Excerpt ->
#####
The resulting distributions do have some peculiar characteristics, which are hard to explain. First of all the fact that a probability of occupancy can be obtained independent of whether a particular energy level exists or not. It would seem more acceptable that the distribution function does depend on the density of available states, since it determines where particles can be in the first place. The fact that the distribution function does not depend on the density of states is due to the assumption that a particular energy level is in thermal equilibrium with a large number of other particles. The nature of these particles does not need to be described further as long as their number is indeed very large. The independence of the density of states is very fortunate since it provides a single distribution function for a wide range of systems. A plot of the three distribution functions, the Fermi-Dirac distribution, the Maxwell-Boltzmann distribution and the Bose-Einstein distribution is shown in the figure below, where the Fermi energy was set equal to zero.

distrib.xls - distrib.gif Fig. 2.4.1 Occupancy probability versus energy of the Fermi-Dirac (red curve), the Bose-Einstein (green curve) and the Maxwell-Boltzman (blue curve) distribution.

All three distribution functions are almost equal for large energies (more than a few kT beyond the Fermi energy). The Fermi-Dirac distribution reaches a maximum of 1 for energies which are a few kT below the Fermi energy, while the Bose-Einstein distribution diverges at the Fermi energy and has no validity for energies below the Fermi energy.

2. An Example To better understand the general derivation without going through it, we now consider a system with equidistant energy levels at 0.5, 1.5, 2.5, 3.5, 4.5, 5.5, .... eV, which each can contain two electrons. The electrons are Fermions so that they are indistinguishable from each other and no more than two electrons (with opposite spin) can occupy a given energy level. This system contains 20 electrons and we arbitrarily set the total energy at 106 eV, which is 6 eV more than the minimum possible energy of this system. There are 24 possible and different configurations, which satisfy these particular constraints. Six of those configurations are shown in the figure below, where the red dots represent the electrons:

occdraw.gif Fig. 2.4.2 Six of the 24 possible configurations in which 20 electrons can be placed having an energy of 106 eV.

A complete list of the 24 configurations is shown in the table below:

fddist.xls - occtable.gif Table 2.4.1 All 24 possible configurations in which 20 electrons can be placed having an energy of 106 eV. The average occupancy of each energy level as taken over all (and equally probable) 24 configurations is compared in the figure below to the expected FermiDirac distribution function. A best fit was obtained using a Fermi energy of 9.998 eV and kT = 1.447 eV or T = 16,800 K. The agreement is surprisingly good considering the small size of this system.
#####
Dataset extract ->
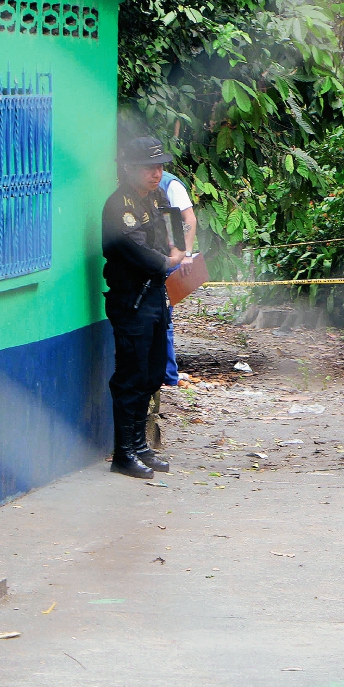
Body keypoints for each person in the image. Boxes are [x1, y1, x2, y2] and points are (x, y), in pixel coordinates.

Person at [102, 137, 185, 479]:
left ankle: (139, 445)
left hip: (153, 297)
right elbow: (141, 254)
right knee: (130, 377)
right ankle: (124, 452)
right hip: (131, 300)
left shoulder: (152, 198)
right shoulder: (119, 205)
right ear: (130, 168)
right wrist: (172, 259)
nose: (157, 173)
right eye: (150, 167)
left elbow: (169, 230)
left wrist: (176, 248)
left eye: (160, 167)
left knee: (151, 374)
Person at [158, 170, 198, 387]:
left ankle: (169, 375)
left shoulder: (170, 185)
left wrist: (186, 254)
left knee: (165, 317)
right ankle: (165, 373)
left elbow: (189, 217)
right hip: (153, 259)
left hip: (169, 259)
#####
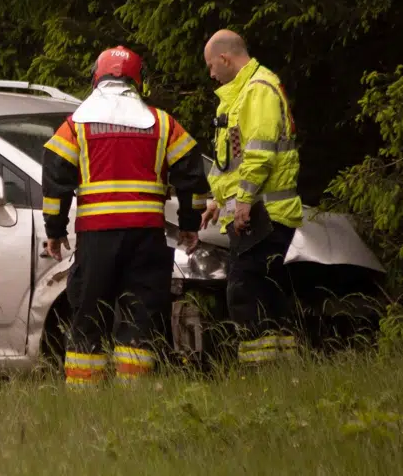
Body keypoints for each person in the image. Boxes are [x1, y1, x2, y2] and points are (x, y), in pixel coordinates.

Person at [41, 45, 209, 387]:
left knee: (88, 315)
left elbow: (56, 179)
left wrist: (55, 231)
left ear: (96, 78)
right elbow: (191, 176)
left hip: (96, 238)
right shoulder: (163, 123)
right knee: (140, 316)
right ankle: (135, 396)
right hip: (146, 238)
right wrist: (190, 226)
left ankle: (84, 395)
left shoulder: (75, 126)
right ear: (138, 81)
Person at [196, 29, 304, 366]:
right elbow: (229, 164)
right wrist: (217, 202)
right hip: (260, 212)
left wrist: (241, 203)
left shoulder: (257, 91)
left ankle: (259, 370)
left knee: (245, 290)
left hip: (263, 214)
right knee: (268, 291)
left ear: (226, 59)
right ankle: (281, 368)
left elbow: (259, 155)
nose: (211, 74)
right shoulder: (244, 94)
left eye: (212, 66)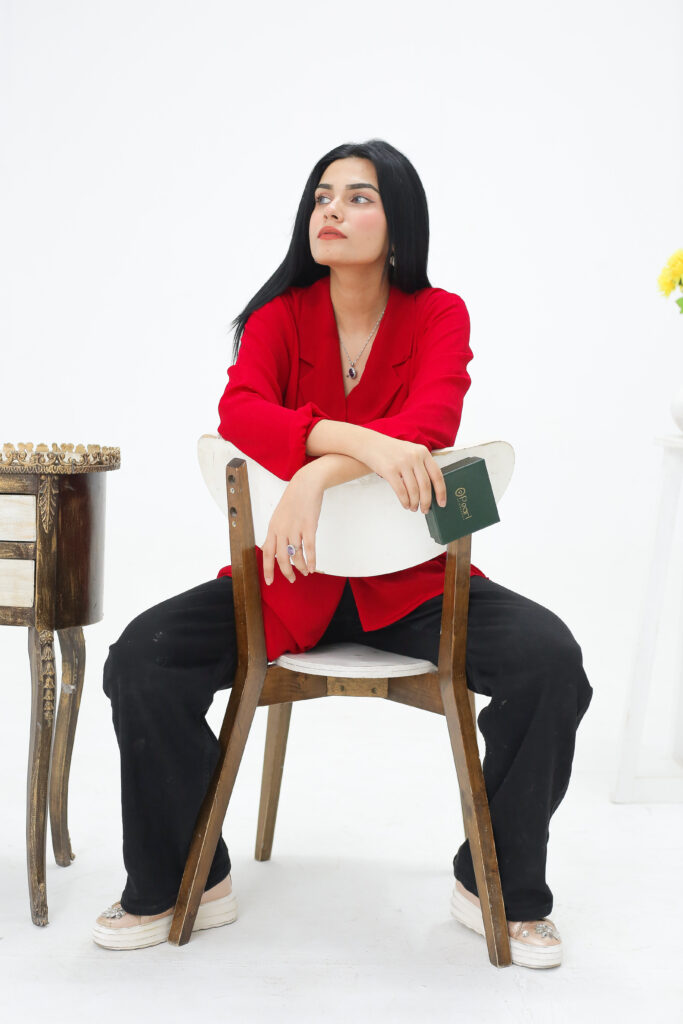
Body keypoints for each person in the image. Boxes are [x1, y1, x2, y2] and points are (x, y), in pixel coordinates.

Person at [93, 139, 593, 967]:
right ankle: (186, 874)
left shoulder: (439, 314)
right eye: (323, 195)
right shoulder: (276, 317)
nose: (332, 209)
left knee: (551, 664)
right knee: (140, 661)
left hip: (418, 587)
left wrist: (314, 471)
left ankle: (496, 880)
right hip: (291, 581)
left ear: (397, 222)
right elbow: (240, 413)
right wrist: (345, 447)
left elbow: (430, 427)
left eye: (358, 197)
#####
Task to carry out -> Please reproduce the passage from the distribution-function excerpt above, starting with "distrib.xls - distrib.gif" and going on through "(blue curve) distribution.".

Problem solution ->
distrib.xls - distrib.gif Fig. 2.4.1 Occupancy probability versus energy of the Fermi-Dirac (red curve), the Bose-Einstein (green curve) and the Maxwell-Boltzman (blue curve) distribution.